Country Folks vs. City Folks

A few years back, a friend from college came to visit me in Memphis. He lives in a small town in southern Illinois. I took him to play golf at one of our local courses, and afterward we decided we needed a beverage, so I pulled into a Mapco on Summer Avenue.

“You’re stopping here?” he asked, obviously alarmed.

“Yeah, why not?” I said. Then I looked around and saw the store through his eyes. Almost everyone in sight was black or brown. He saw it as a scary place; I saw it as a place to buy beer.

A friend from Detroit came to visit me a while back. He loves fly-fishing, so I took him over to Sylamore Creek in Arkansas to catch some smallmouth. In order to get past a deep spot in the stream, we had to cross a small pasture populated by maybe a dozen cows.

“You’re going across that field?” he asked.

“Yeah, why not?” I said.

“Aren’t you worried about those cows coming after us?” he said.

INSTRUCTION 1
Which lines of the records contain the string "Pierre"? Copy each of them.
INSTRUCTION 2
Can you extend the essay about country folks and city folks, picking up right after its final line?
The essay has no connection to the records.

GIVEN ENTRIES
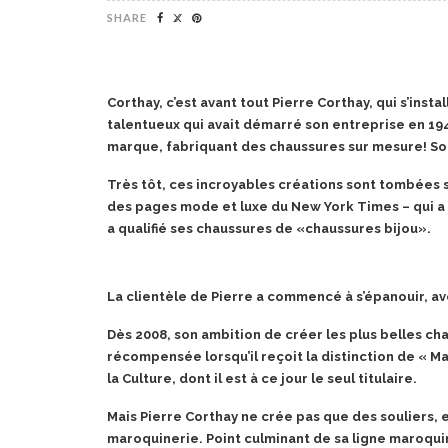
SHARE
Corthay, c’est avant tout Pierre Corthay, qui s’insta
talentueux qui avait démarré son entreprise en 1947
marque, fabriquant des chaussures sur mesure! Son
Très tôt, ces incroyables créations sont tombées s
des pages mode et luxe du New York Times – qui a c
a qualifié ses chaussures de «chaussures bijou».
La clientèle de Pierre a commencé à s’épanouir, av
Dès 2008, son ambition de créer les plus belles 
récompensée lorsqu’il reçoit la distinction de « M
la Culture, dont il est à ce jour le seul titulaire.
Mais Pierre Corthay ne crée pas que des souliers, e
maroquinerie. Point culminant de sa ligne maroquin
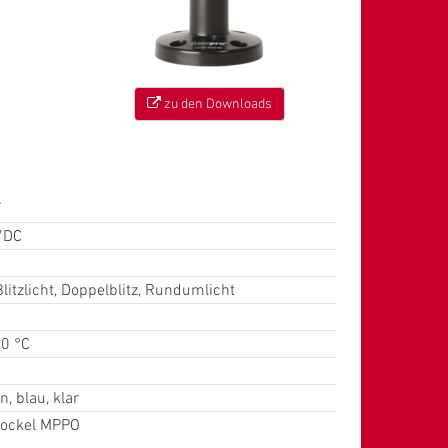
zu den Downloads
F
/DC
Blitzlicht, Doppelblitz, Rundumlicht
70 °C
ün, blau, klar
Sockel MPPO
==
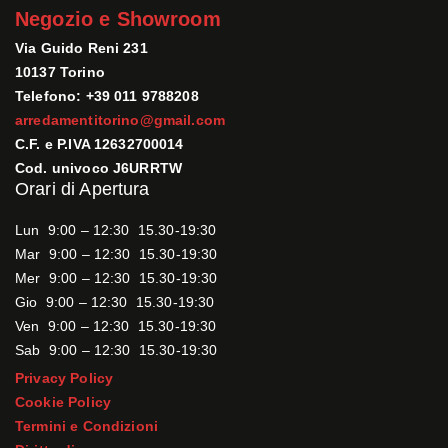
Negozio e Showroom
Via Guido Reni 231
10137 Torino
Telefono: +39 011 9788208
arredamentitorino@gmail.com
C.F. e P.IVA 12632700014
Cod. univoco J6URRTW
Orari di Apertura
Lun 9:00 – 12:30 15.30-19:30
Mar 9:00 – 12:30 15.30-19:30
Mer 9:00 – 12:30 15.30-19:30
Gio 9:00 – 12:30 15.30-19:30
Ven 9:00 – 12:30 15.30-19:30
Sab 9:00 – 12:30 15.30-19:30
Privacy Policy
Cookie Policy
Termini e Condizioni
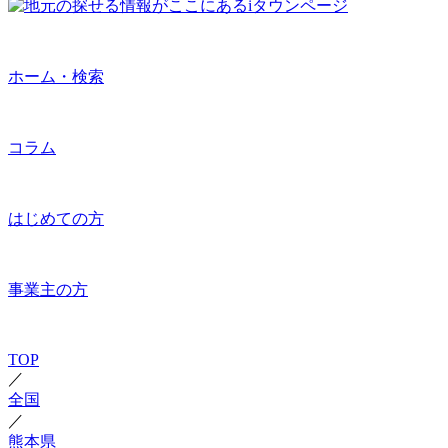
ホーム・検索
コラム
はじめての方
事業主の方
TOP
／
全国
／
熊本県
* * *
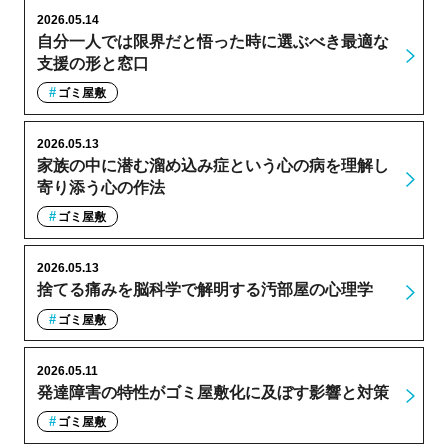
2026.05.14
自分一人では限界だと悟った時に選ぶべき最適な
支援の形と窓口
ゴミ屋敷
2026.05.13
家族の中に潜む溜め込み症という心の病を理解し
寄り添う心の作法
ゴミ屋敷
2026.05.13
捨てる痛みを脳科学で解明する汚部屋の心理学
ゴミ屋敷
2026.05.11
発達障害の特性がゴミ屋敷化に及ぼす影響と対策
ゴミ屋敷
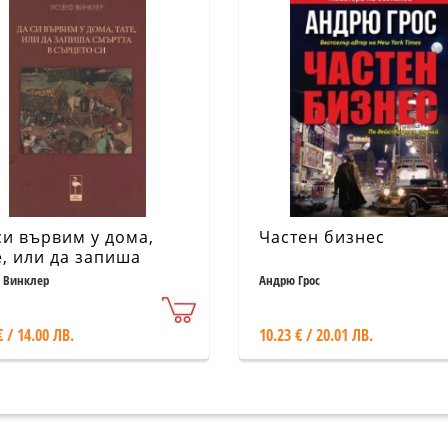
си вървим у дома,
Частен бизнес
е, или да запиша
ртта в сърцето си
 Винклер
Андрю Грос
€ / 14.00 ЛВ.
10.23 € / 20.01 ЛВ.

EXERCISE RESULT 1
Corthay, c’est avant tout Pierre Corthay, qui s’insta
La clientèle de Pierre a commencé à s’épanouir, av
Mais Pierre Corthay ne crée pas que des souliers, e

EXERCISE RESULT 2
It’s human nature: If you’re not used to something, you tend to fear it. It’s what we fear that shapes the real divide in the U.S., and it’s manifested in our politics. If you look at the latest post-election maps, most of the blue voters are in urban areas, while vast swaths of red cover rural America.

In Tennessee, in an election that saw around 40 percent of the electorate go to the polls, the red areas won last week, resulting in roughly 21 percent of the voting-eligible population getting four amendments passed, including Amendment 1, which opens the door for far more restrictive abortion laws. Tennessee’s urban voters were heavily against Amendment 1; rural voters were overwhelmingly for it.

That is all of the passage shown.